> **ТЕКСТ ДЛЯ ЧТЕНИЯ**
————————
Приглашаем посетить сайт

История всемирной литературы (рубеж XIX и ХХ веков).
Архипов Ю. И.: Рильке. Краус. Тракль

РИЛЬКЕ. КРАУС. ТРАКЛЬ

В тесном соприкосновении с венской школой «модерн», особенно в свой ранний период, развивалось творчество пражанина Райнера Марии Рильке (1875—1926), одного из крупнейших лириков XX в. Здесь, как нигде, сказался переломный характер эпохи: высшие достижения и идеалы классической поэзии, вновь возведенные на уровень самого высокого мастерства, должны были бороться с тенденциями тяжелого культурного и мировоззренческого кризиса.

Поэзия Рильке вобрала в себя сложнейшие духовные проблемы времени. Комментаторы непрестанно подыскивают ей какой-либо философский адекват — то в неоплатонической физиогномике Касснера, то в феноменологии Гуссерля, то в экзистенциализме Хайдеггера. Однако при этом поэзия Рильке с самого начала была предельно демократична, полна «слов простых». Свои первые книжки, напечатанные за собственный счет, Рильке сам распространял среди трудового люда. Фольклорные мотивы содержат его ранние сборники «Жизнь и песни» (1894), «Жертвы ларам» (1896) и др.
————————
> **ЦЕЛЬ ЗАДАНИЯ**
Перепишите фрагмент текста о Рильке от слов «Приглашаем посетить сайт» до слов «и мировоззренческого кризиса.» включительно. Слово «пражанина» замените на «уроженца Праги».
————————
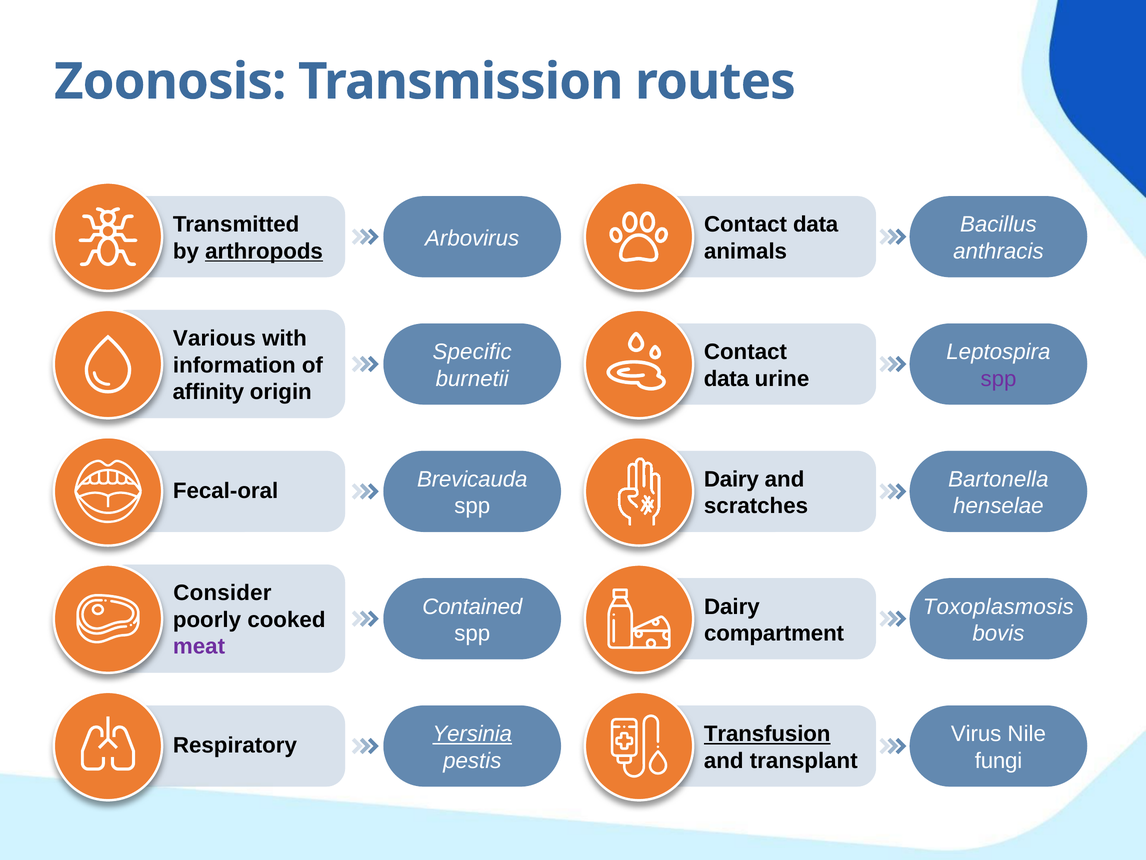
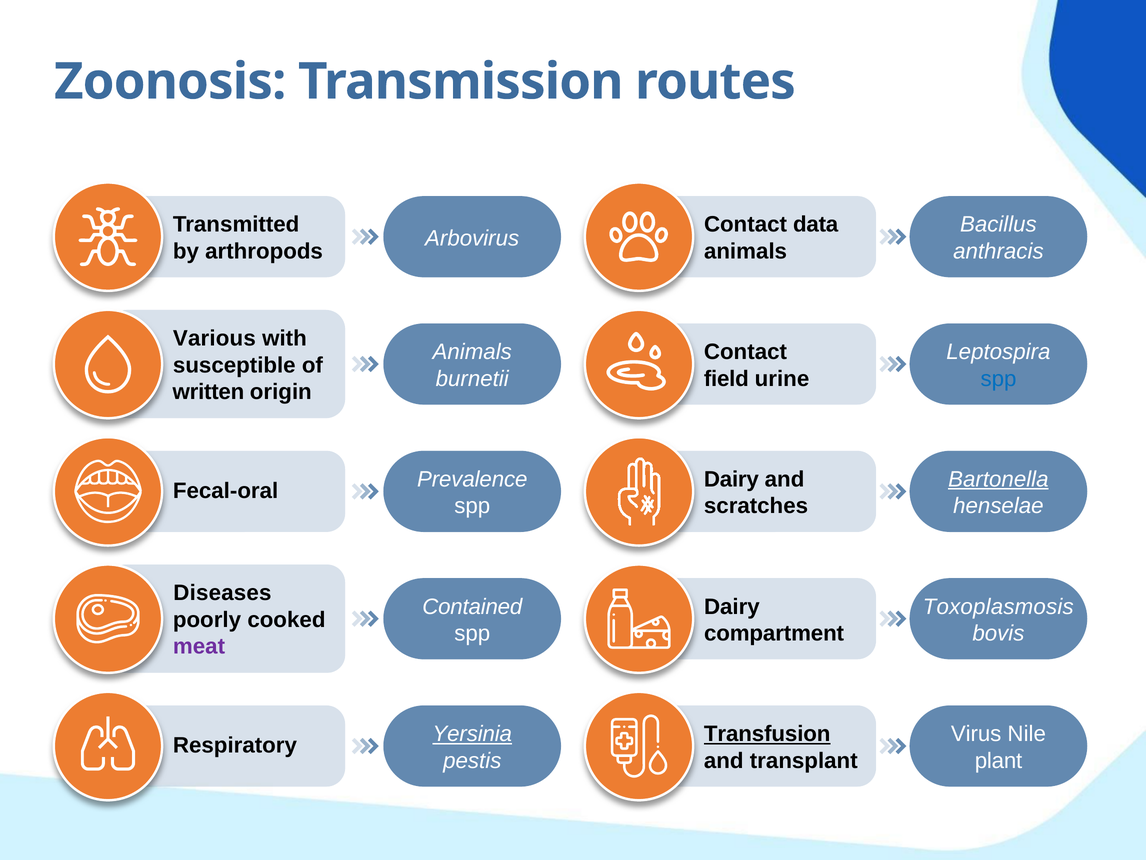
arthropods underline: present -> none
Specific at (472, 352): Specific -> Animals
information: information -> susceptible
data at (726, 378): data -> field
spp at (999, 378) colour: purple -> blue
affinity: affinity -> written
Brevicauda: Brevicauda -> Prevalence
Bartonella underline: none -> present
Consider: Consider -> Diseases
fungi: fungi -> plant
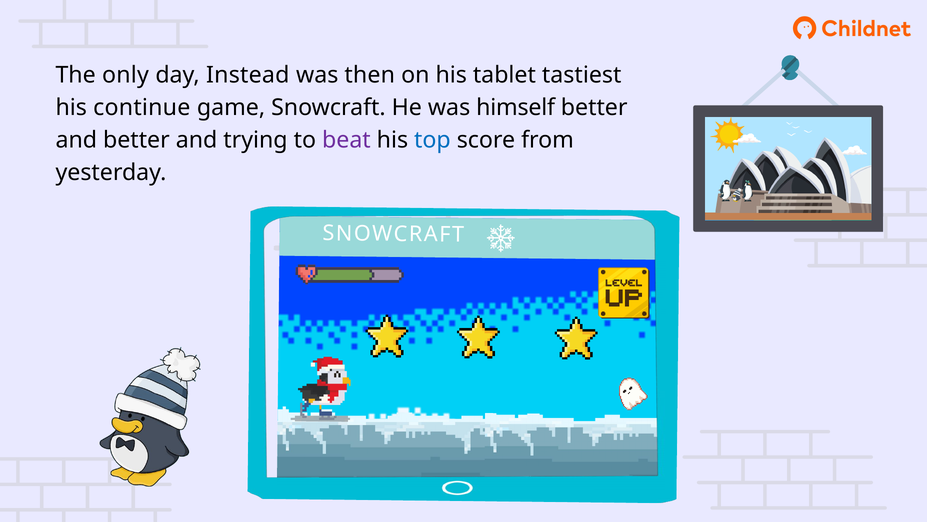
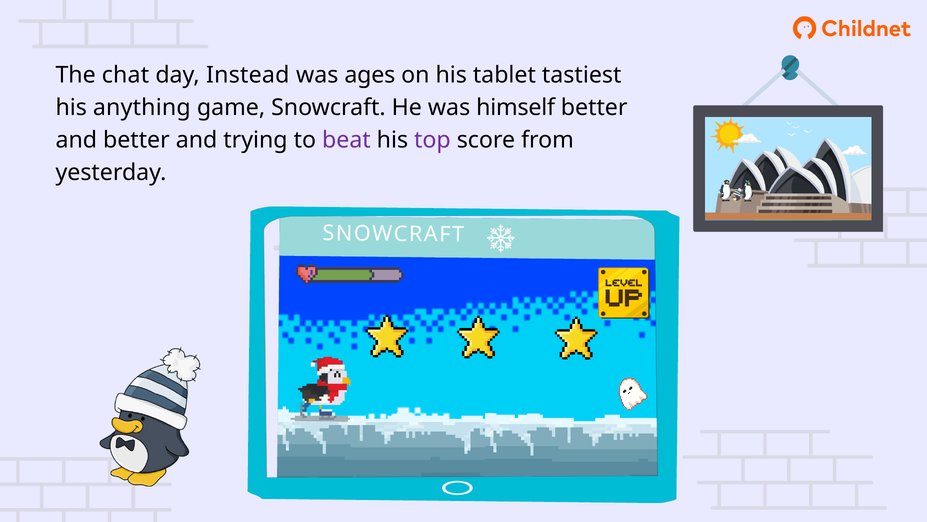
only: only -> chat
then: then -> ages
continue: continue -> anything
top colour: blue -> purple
————————
> **ОТВЕТ НА ЗАДАНИЕ**
Приглашаем посетить сайт

История всемирной литературы (рубеж XIX и ХХ веков).
Архипов Ю. И.: Рильке. Краус. Тракль

РИЛЬКЕ. КРАУС. ТРАКЛЬ

В тесном соприкосновении с венской школой «модерн», особенно в свой ранний период, развивалось творчество уроженца Праги Райнера Марии Рильке (1875—1926), одного из крупнейших лириков XX в. Здесь, как нигде, сказался переломный характер эпохи: высшие достижения и идеалы классической поэзии, вновь возведенные на уровень самого высокого мастерства, должны были бороться с тенденциями тяжелого культурного и мировоззренческого кризиса.